Bovendien werd in de steekproef van patiënten jonger dan 12 jaar een hogere frequentie van maligne aritmische gebeurtenissen opgemerkt bij vrouwen, in tegenstelling tot de postpuberale leeftijd, die wordt gekenmerkt door verhoogde testosteronproductie bij mannen.

KLINISCHE PERSPECTIEVEN

Op dit moment hebben 3 van de 43 patiënten in de studie een implanteerbare Defibrillator die het begin van ventriculaire fibrillatie en de daaruit voortvloeiende hartstilstand kan onderbreken; 7 worden gevolgd door telegeneeskunde met ECG-recorders die subcutaan zijn geïmplanteerd in het thoracale gebied boven het hart, terwijl bij één een pacemaker is geïmplanteerd.

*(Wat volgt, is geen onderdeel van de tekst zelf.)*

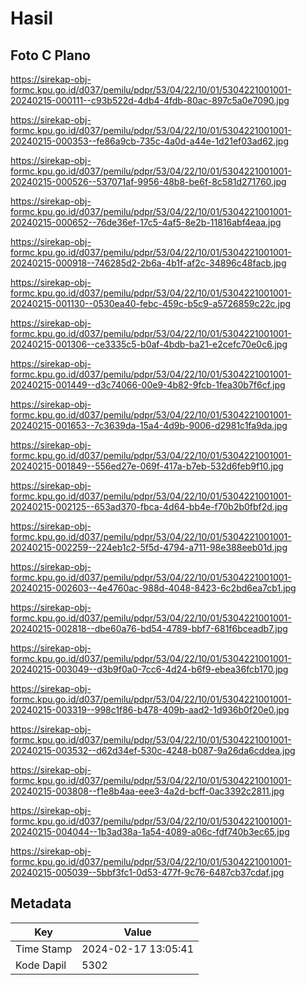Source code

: # Hasil

## Foto C Plano

https://sirekap-obj-formc.kpu.go.id/d037/pemilu/pdpr/53/04/22/10/01/5304221001001-20240215-000111--c93b522d-4db4-4fdb-80ac-897c5a0e7090.jpg

https://sirekap-obj-formc.kpu.go.id/d037/pemilu/pdpr/53/04/22/10/01/5304221001001-20240215-000353--fe86a9cb-735c-4a0d-a44e-1d21ef03ad62.jpg

https://sirekap-obj-formc.kpu.go.id/d037/pemilu/pdpr/53/04/22/10/01/5304221001001-20240215-000526--537071af-9956-48b8-be6f-8c581d271760.jpg

https://sirekap-obj-formc.kpu.go.id/d037/pemilu/pdpr/53/04/22/10/01/5304221001001-20240215-000652--76de36ef-17c5-4af5-8e2b-11816abf4eaa.jpg

https://sirekap-obj-formc.kpu.go.id/d037/pemilu/pdpr/53/04/22/10/01/5304221001001-20240215-000918--746285d2-2b6a-4b1f-af2c-34896c48facb.jpg

https://sirekap-obj-formc.kpu.go.id/d037/pemilu/pdpr/53/04/22/10/01/5304221001001-20240215-001130--0530ea40-febc-459c-b5c9-a5726859c22c.jpg

https://sirekap-obj-formc.kpu.go.id/d037/pemilu/pdpr/53/04/22/10/01/5304221001001-20240215-001306--ce3335c5-b0af-4bdb-ba21-e2cefc70e0c6.jpg

https://sirekap-obj-formc.kpu.go.id/d037/pemilu/pdpr/53/04/22/10/01/5304221001001-20240215-001449--d3c74066-00e9-4b82-9fcb-1fea30b7f6cf.jpg

https://sirekap-obj-formc.kpu.go.id/d037/pemilu/pdpr/53/04/22/10/01/5304221001001-20240215-001653--7c3639da-15a4-4d9b-9006-d2981c1fa9da.jpg

https://sirekap-obj-formc.kpu.go.id/d037/pemilu/pdpr/53/04/22/10/01/5304221001001-20240215-001849--556ed27e-069f-417a-b7eb-532d6feb9f10.jpg

https://sirekap-obj-formc.kpu.go.id/d037/pemilu/pdpr/53/04/22/10/01/5304221001001-20240215-002125--653ad370-fbca-4d64-bb4e-f70b2b0fbf2d.jpg

https://sirekap-obj-formc.kpu.go.id/d037/pemilu/pdpr/53/04/22/10/01/5304221001001-20240215-002259--224eb1c2-5f5d-4794-a711-98e388eeb01d.jpg

https://sirekap-obj-formc.kpu.go.id/d037/pemilu/pdpr/53/04/22/10/01/5304221001001-20240215-002603--4e4760ac-988d-4048-8423-6c2bd6ea7cb1.jpg

https://sirekap-obj-formc.kpu.go.id/d037/pemilu/pdpr/53/04/22/10/01/5304221001001-20240215-002818--dbe60a76-bd54-4789-bbf7-681f6bceadb7.jpg

https://sirekap-obj-formc.kpu.go.id/d037/pemilu/pdpr/53/04/22/10/01/5304221001001-20240215-003049--d3b9f0a0-7cc6-4d24-b6f9-ebea36fcb170.jpg

https://sirekap-obj-formc.kpu.go.id/d037/pemilu/pdpr/53/04/22/10/01/5304221001001-20240215-003319--998c1f86-b478-409b-aad2-1d936b0f20e0.jpg

https://sirekap-obj-formc.kpu.go.id/d037/pemilu/pdpr/53/04/22/10/01/5304221001001-20240215-003532--d62d34ef-530c-4248-b087-9a26da6cddea.jpg

https://sirekap-obj-formc.kpu.go.id/d037/pemilu/pdpr/53/04/22/10/01/5304221001001-20240215-003808--f1e8b4aa-eee3-4a2d-bcff-0ac3392c2811.jpg

https://sirekap-obj-formc.kpu.go.id/d037/pemilu/pdpr/53/04/22/10/01/5304221001001-20240215-004044--1b3ad38a-1a54-4089-a06c-fdf740b3ec65.jpg

https://sirekap-obj-formc.kpu.go.id/d037/pemilu/pdpr/53/04/22/10/01/5304221001001-20240215-005039--5bbf3fc1-0d53-477f-9c76-6487cb37cdaf.jpg


## Metadata

| Key        | Value               |
| ---------- | ------------------- |
| Time Stamp | 2024-02-17 13:05:41 |
| Kode Dapil | 5302                |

Alle anderen hadden geen specifieke interventie en worden nog steeds driemaandelijks of halfjaarlijks gecontroleerd op de polikliniek.

"We weten nu hoe we dit syndroom bij jongere kinderen moeten behandelen", zegt Drago, hoofd Cardiologie en Aritmologie bij S. Paolo, Palidoro en Santa Marinella en coördinator van het Cardiac Channelopathy Centre in het Bambino Gesù Children's Hospital.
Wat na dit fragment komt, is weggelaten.